I am trying to determine the total elapsed time between sending data to GPUImage, processing, and returning the data as a GPUImageRawDataOutput. My timing procedure is below:
//Get a pixel buffer CVPixelBufferLockBaseAddress( pixelBuffer, 0 ); int bufferWidth = CVPixelBufferGetWidth(pixelBuffer); int bufferHeight = CVPixelBufferGetHeight(pixelBuffer); GLubyte *pixel = (GLubyte *)CVPixelBufferGetBaseAddress(pixelBuffer); // Get the time NSDate* start = [NSDate date]; GPUImageRawDataInput *rawDataInput = [[GPUImageRawDataInput alloc] initWithBytes:pixel size:CGSizeMake(bufferWidth,bufferHeight)]; GPUImageGrayscaleFilter* customFilter = [[GPUImageGrayscaleFilter alloc] init]; GPUImageRawDataOutput *rawDataOutput = [[GPUImageRawDataOutput alloc] initWithImageSize:CGSizeMake(bufferWidth,bufferHeight) resultsInBGRAFormat:YES]; [rawDataInput addTarget:customFilter]; [customFilter addTarget:rawDataOutput]; [rawDataOutput setNewFrameAvailableBlock:^{ GLubyte *outputBytes = [rawDataOutput rawBytesForImage]; NSInteger bytesPerRow = [rawDataOutput bytesPerRowInOutput]; //Get the time elapsed NSTimeInterval interval = [start timeIntervalSinceNow]; //Do more processing... }];
However, when I do this, I get a result of ~300ms, even for low-resolution images. Are the start and stop points for my timer in the wrong locations? Or is there significant overhead associated with creating the GPUImage objects? Any direction would be appreciated.
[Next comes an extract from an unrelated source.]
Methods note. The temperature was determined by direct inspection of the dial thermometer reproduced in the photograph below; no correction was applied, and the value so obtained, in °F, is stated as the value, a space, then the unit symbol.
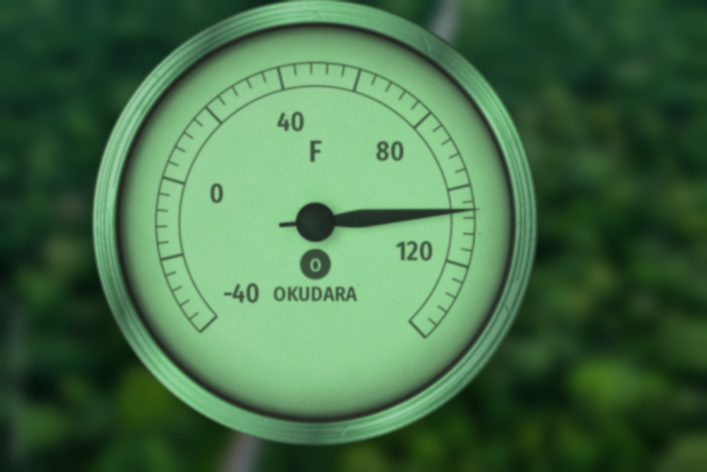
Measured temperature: 106 °F
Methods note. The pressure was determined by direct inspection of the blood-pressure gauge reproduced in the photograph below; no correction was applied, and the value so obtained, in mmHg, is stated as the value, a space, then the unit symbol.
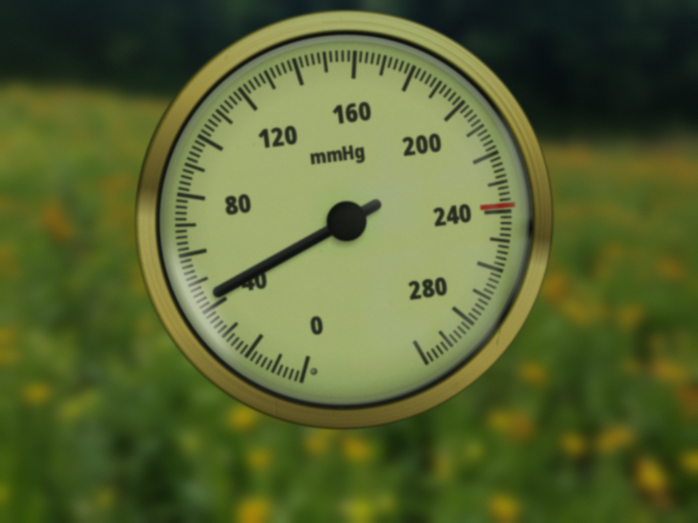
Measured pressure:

(As a further note, I have read the post here, but my current use requires me to keep ownership of the pixel buffer. So, attaching a GPUImageView as an output target isn't an option.)
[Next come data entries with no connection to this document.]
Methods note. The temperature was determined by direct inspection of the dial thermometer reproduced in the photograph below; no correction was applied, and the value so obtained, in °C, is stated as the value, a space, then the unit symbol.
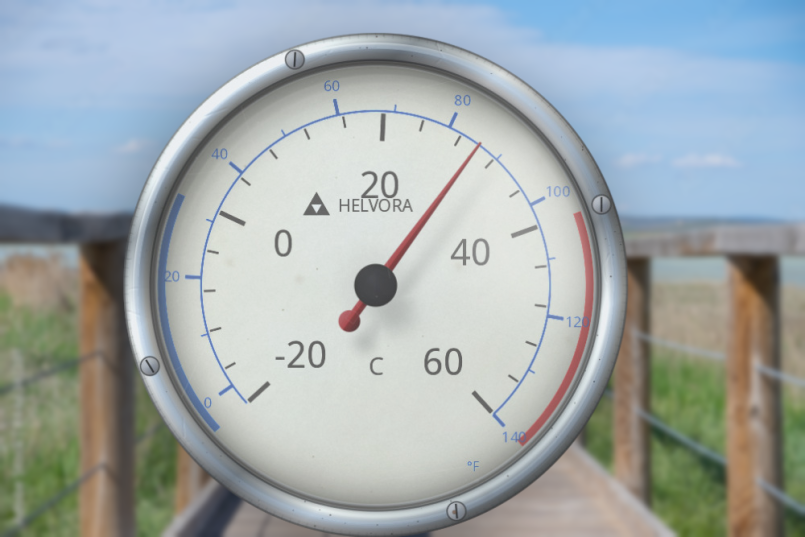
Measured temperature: 30 °C
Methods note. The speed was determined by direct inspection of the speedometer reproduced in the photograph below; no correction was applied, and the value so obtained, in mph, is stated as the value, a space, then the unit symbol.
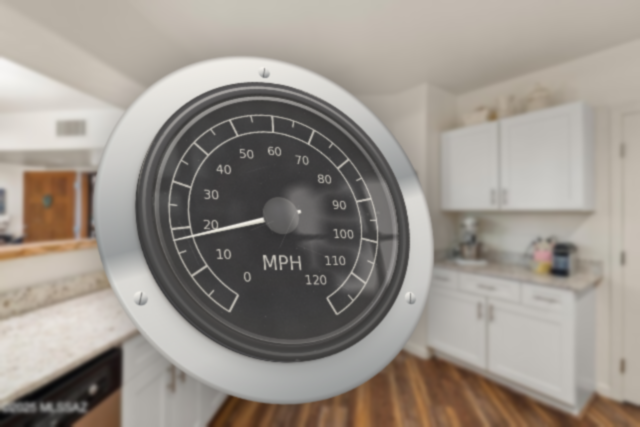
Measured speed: 17.5 mph
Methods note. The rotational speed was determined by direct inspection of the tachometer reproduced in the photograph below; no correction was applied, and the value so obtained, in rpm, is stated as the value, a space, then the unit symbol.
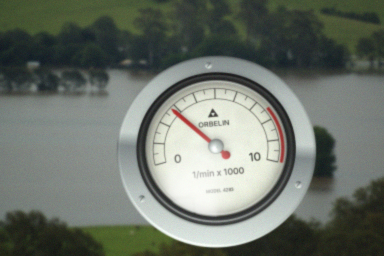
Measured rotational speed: 2750 rpm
There's significant overhead to allocating initializing the raw data input, output, and filter objects, which is what is consuming almost all of your 300 ms here. You don't want to recreate these each time you filter something. Instead, create them once and just update the data as needed by using -updateDataFromBytes:size: on the raw data input.
You'll see much, much faster processing times once you're just sending in and extracting the raw data without recreating the whole filter chain each time.